Intervention de Catherine Colonna

Réunion du mercredi 10 mai 2023 à 17h15
Commission des finances, de l'économie générale et du contrôle budgétaire

Catherine Colonna, ministre :

Monsieur Ben Cheikh, au sujet du vote électronique, je maintiens que, dans l'ensemble, le dispositif a bien fonctionné et a permis une augmentation de la participation. Les quelques absences d'envoi de SMS relevés par le Conseil constitutionnel ne sont pas imputables au ministère de l'Europe et des affaires étrangères, mais aux opérateurs télécoms. Aucun électeur n'a heureusement été empêché de voter et, lors des récentes élections partielles, le processus a bien fonctionné. Nous espérons que cette difficulté est derrière nous, mais là aussi, l'essentiel du suffrage exprimé est venu du vote électronique. Je pense que nous pouvons considérer qu'il s'agit d'une bonne chose pour la démocratie.

__________

CONSIGNE:
Dans l'intervention sur le vote électronique, recopiez s'il vous plaît le passage qui s'ouvre sur les mots « Monsieur Ben Cheikh, au » et s'achève sur « pour la démocratie. ». La liste n'est d'aucune utilité ici.

DONNÉES FOURNIES:
__________

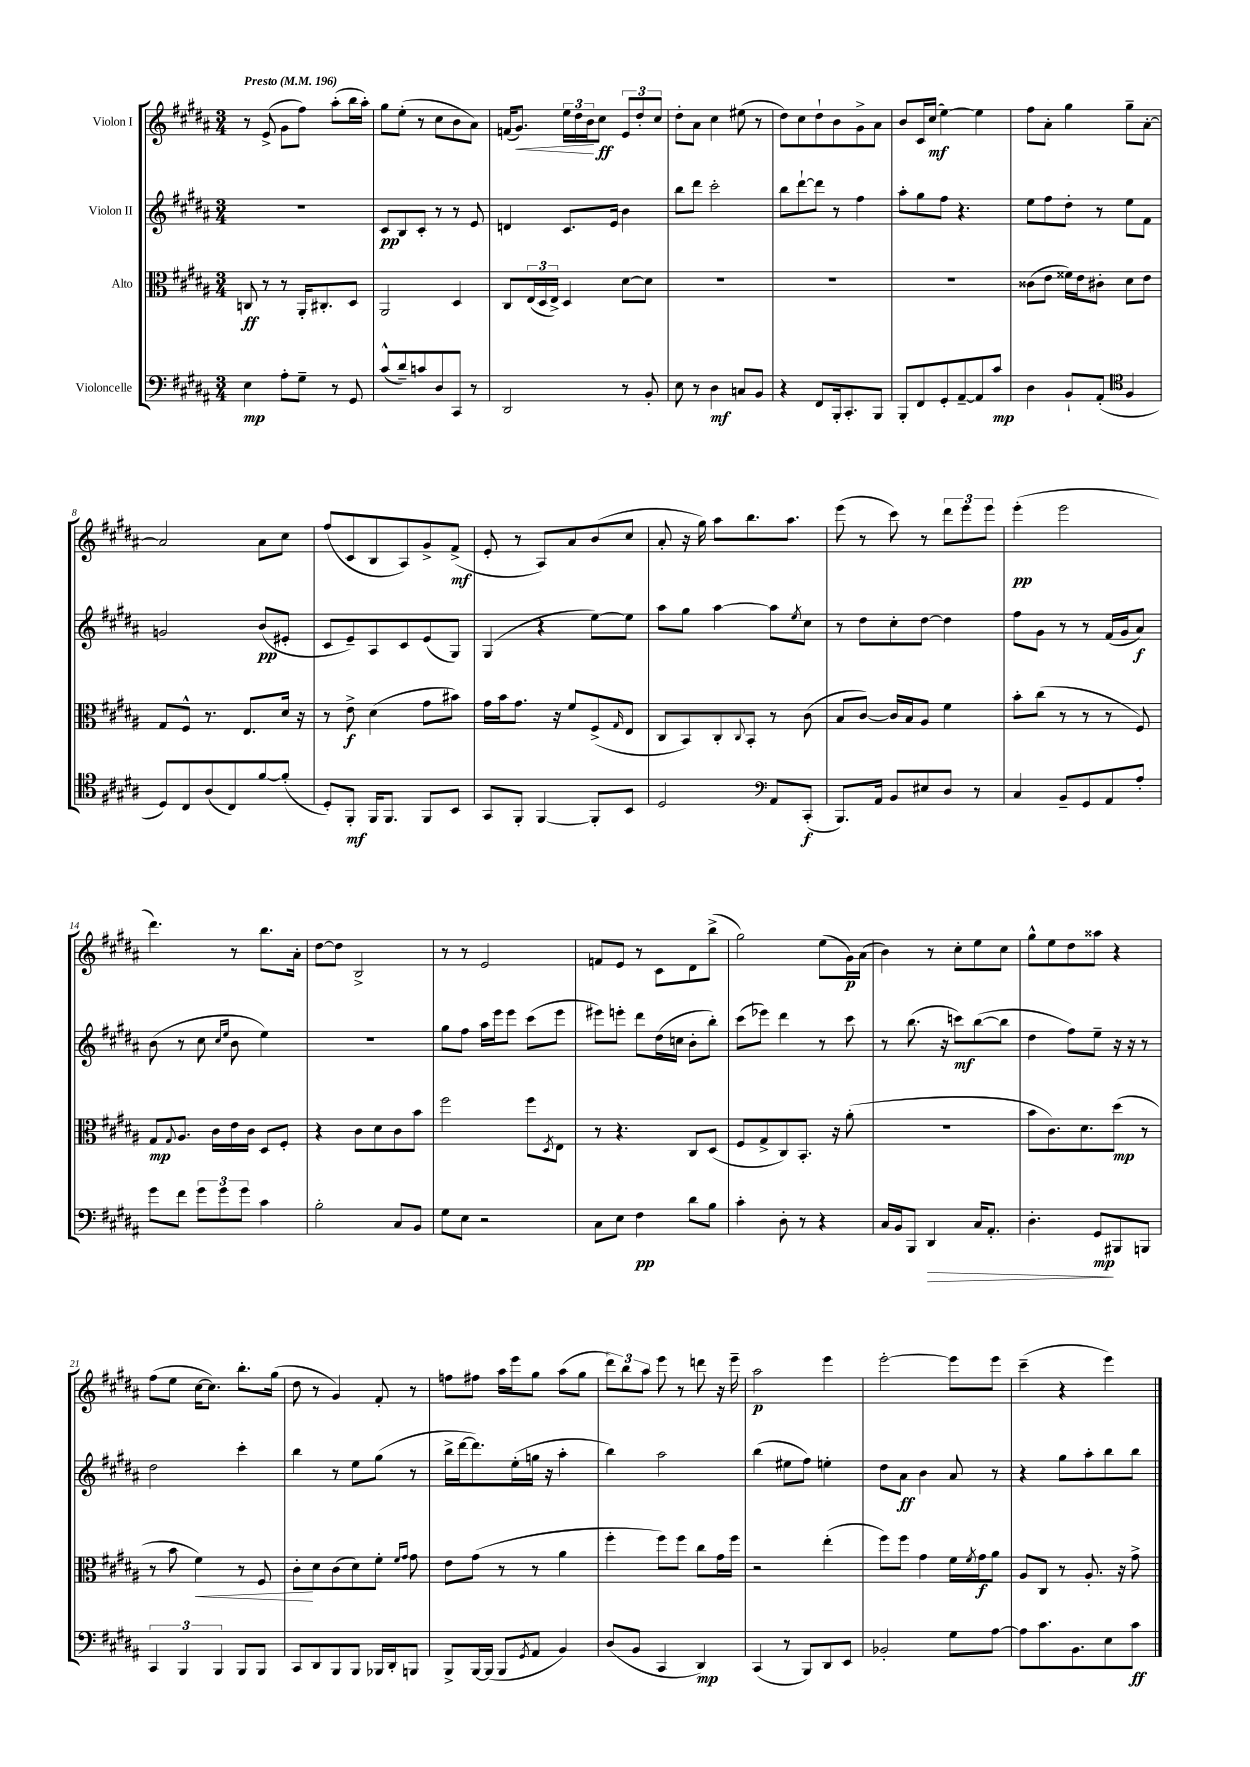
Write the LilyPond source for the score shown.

<<
\new StaffGroup <<
\new Staff = "s0" \with { instrumentName = "Violon I" } {
    \clef treble \key b \major \numericTimeSignature \time 3/4 \tempo "Presto" 4 = 196
    r8 e'8->( gis'8 fis''8) ais''8-.( b''16 ais''16-.) |
    gis''8 e''8-.( r8 cis''8 b'8 ais'8) |
    f'16( gis'8.\<) \tuplet 3/2 { e''16 dis''16 b'16\! } cis''8\ff \tuplet 3/2 { e'8 dis''8-. cis''8 } |
    dis''8-. ais'8 cis''4 eis''8( r8 |
    dis''8) cis''8 dis''8-! b'8 gis'8-> ais'8 |
    b'8 cis'16 cis''16\mf( e''4~) e''4 |
    fis''8 ais'8-. gis''4 gis''8-- ais'8~-. |
    ais'2 ais'8 cis''8 |
    fis''8( cis'8 b8 ais8) gis'8-> fis'8->\mf( |
    e'8-. r8 ais8) ais'8 b'8( cis''8 |
    ais'8-. r16 gis''16) ais''8 b''8. ais''8. |
    e'''8( r8 cis'''8) r8 \tuplet 3/2 { dis'''8 e'''8 e'''8 } |
    e'''4-.\pp( e'''2 |
    dis'''4.) r8 b''8. ais'16-. |
    dis''8~ dis''8 b2-> |
    r8 r8 e'2 |
    f'8 e'8 r8 cis'8 dis'8 b''8->( |
    gis''2) e''8( gis'16\p) ais'16( |
    b'4) r8 cis''8-. e''8 cis''8 |
    gis''8-^ e''8 dis''8 aisis''8 r4 |
    fis''8( e''8 cis''16~ cis''8.) b''8.-. gis''16( |
    dis''8 r8 gis'4) fis'8-. r8 |
    f''8 fis''8 ais''16 e'''16 gis''8 ais''8( gis''8 |
    \tuplet 3/2 { dis'''8) b''8 ais''8 } e'''8 r8 d'''8 r16 e'''16-- |
    ais''2\p e'''4 |
    e'''2~-. e'''8 e'''8 |
    cis'''4--( r4 e'''4) \bar "|." |
}
\new Staff = "s1" \with { instrumentName = "Violon II" } {
    \clef treble \key b \major \numericTimeSignature \time 3/4
    R2. |
    cis'8\pp b8 cis'8-. r8 r8 e'8 |
    d'4 cis'8. e'16 b'4 |
    b''8 dis'''8 cis'''2-. |
    b''8 dis'''8~-! dis'''8 r8 fis''4 |
    ais''8-. gis''8 fis''8 r4. |
    e''8 fis''8 dis''8-. r8 e''8 fis'8 |
    g'2 b'8\pp( eis'8-. |
    cis'8 e'8--) ais8 cis'8 e'8( gis8) |
    gis4( r4 e''8~) e''8 |
    ais''8 gis''8 ais''4~ ais''8 \acciaccatura { e''8 } cis''8 |
    r8 dis''8 cis''8-. dis''8~ dis''4 |
    fis''8 gis'8 r8 r8 fis'16( gis'16 ais'8\f) |
    b'8( r8 cis''8 \grace { cis''16 e''16 } b'8 e''4) |
    R2. |
    gis''8 fis''8 ais''16 e'''16 e'''8 cis'''8( e'''8 |
    eis'''8) e'''8-. dis'''8 dis''16( c''16 b'8-. b''8-.) |
    cis'''8( ees'''8) dis'''4 r8 cis'''8 |
    r8 b''8.( r16 c'''8\mf) b''8~( b''8 |
    dis''4 fis''8) e''8-- r16 r16 r8 |
    dis''2 cis'''4-. |
    b''4 r8 e''8 gis''8( r8 |
    b''16-> dis'''16~ dis'''8.) e''16-.( g''16 r16 ais''4-. |
    b''4) ais''2 |
    b''4( eis''8 fis''8) e''4-. |
    dis''8 ais'8\ff b'4 ais'8 r8 |
    r4 gis''8 ais''8-. b''8 b''8 \bar "|." |
}
\new Staff = "s2" \with { instrumentName = "Alto" } {
    \clef alto \key b \major \numericTimeSignature \time 3/4
    c8\ff r8 r8 ais,16-. cis8.-. dis8 |
    ais,2 dis4 |
    cis8 \tuplet 3/2 { e16( dis16 e16->) } dis4 dis'8~ dis'8 |
    R2. |
    R2. |
    R2. |
    cisis'8( e'8 fisis'16) e'16 cis'8-. dis'8 e'8 |
    gis8 fis8-^ r8. e8. dis'16 r16 |
    r8 e'8->\f dis'4( gis'8 bis'8) |
    gis'16 b'16 gis'8. r16 fis'8 fis8->( \grace { gis16 } e8 |
    cis8 b,8) cis8-. \appoggiatura { cis8 } b,8-. r8 cis'8( |
    b8 cis'8~) cis'16 b16 ais8 fis'4 |
    b'8-. cis''8( r8 r8 r8 fis8) |
    gis8\mp \appoggiatura { gis8 } ais8. cis'16 e'16 cis'16 dis8 fis8-. |
    r4 cis'8 dis'8 cis'8 b'8 |
    fis''2 fis''8 \acciaccatura { dis8 } e8 |
    r8 r4. cis8 dis8( |
    fis8 gis8-> cis8) b,8.-. r16 ais'8-.( |
    R2. |
    b'8 cis'8.) dis'8. dis''8\mp( r8 |
    r8 b'8 fis'4\<) r8 fis8 |
    cis'8-.\! dis'8 cis'8( dis'8) fis'8-. \grace { fis'16 gis'16 } gis'8 |
    e'8 gis'8( r8 r8 ais'4 |
    fis''4-. fis''8) fis''8 cis''8 gis'16 fis''16 |
    r2 e''4-.( |
    fis''8) fis''8 gis'4 fis'16 \acciaccatura { fis'8 } gis'16\f ais'8 |
    ais8 cis8 r8 ais8.-. r16 gis'8-> \bar "|." |
}
\new Staff = "s3" \with { instrumentName = "Violoncelle" } {
    \clef bass \key b \major \numericTimeSignature \time 3/4
    e4\mp ais8-. gis8-- r8 gis,8 |
    cis'8-^( dis'8--) c'8 dis8 cis,8 r8 |
    dis,2 r8 b,8-. |
    e8 r8 dis4\mf c8 b,8 |
    r4 fis,8 b,,16-. cis,8.-. b,,8 |
    b,,8-. fis,8 gis,8-. ais,8~-- ais,8 cis'8\mp |
    dis4 b,8-! ais,8-.( \clef tenor fis4 |
    dis8) cis8 ais8( cis8) fis'8~ fis'8-.( |
    dis8-.) fis,8-.\mf fis,16 fis,8. fis,8 b,8 |
    gis,8 fis,8-. fis,4~ fis,8-. b,8 |
    dis2 \clef bass ais,8 cis,8-.\f( |
    b,,8.) ais,16 b,8 eis8 dis8 r8 |
    cis4 b,8-- gis,8 ais,8 ais8-. |
    gis'8 fis'8 \tuplet 3/2 { gis'8 gis'8 gis'8 } cis'4 |
    b2-. cis8 b,8 |
    gis8 e8 r2 |
    cis8 e8 fis4\pp dis'8 b8 |
    cis'4-. dis8-. r8 r4 |
    cis16 b,16 b,,8 dis,4\> cis16 ais,8.-. |
    dis4.-. gis,8\mp\! bis,,8 b,,8 |
    \tuplet 3/2 { cis,4 b,,4 b,,4 } b,,8 b,,8 |
    cis,8 dis,8 b,,8 b,,8 bes,,16 dis,16-. b,,8 |
    b,,8-> b,,16~ b,,16( b,,8 \acciaccatura { gis,8 } ais,8 b,4) |
    dis8( b,8 cis,4 dis,4\mp) |
    cis,4( r8 b,,8) dis,8 e,8 |
    bes,2-. gis8 ais8~ |
    ais8 cis'8. b,8. e8 cis'8\ff \bar "|." |
}
>>
>>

__________

RÉPONSE:
Monsieur Ben Cheikh, au sujet du vote électronique, je maintiens que, dans l'ensemble, le dispositif a bien fonctionné et a permis une augmentation de la participation. Les quelques absences d'envoi de SMS relevés par le Conseil constitutionnel ne sont pas imputables au ministère de l'Europe et des affaires étrangères, mais aux opérateurs télécoms. Aucun électeur n'a heureusement été empêché de voter et, lors des récentes élections partielles, le processus a bien fonctionné. Nous espérons que cette difficulté est derrière nous, mais là aussi, l'essentiel du suffrage exprimé est venu du vote électronique. Je pense que nous pouvons considérer qu'il s'agit d'une bonne chose pour la démocratie.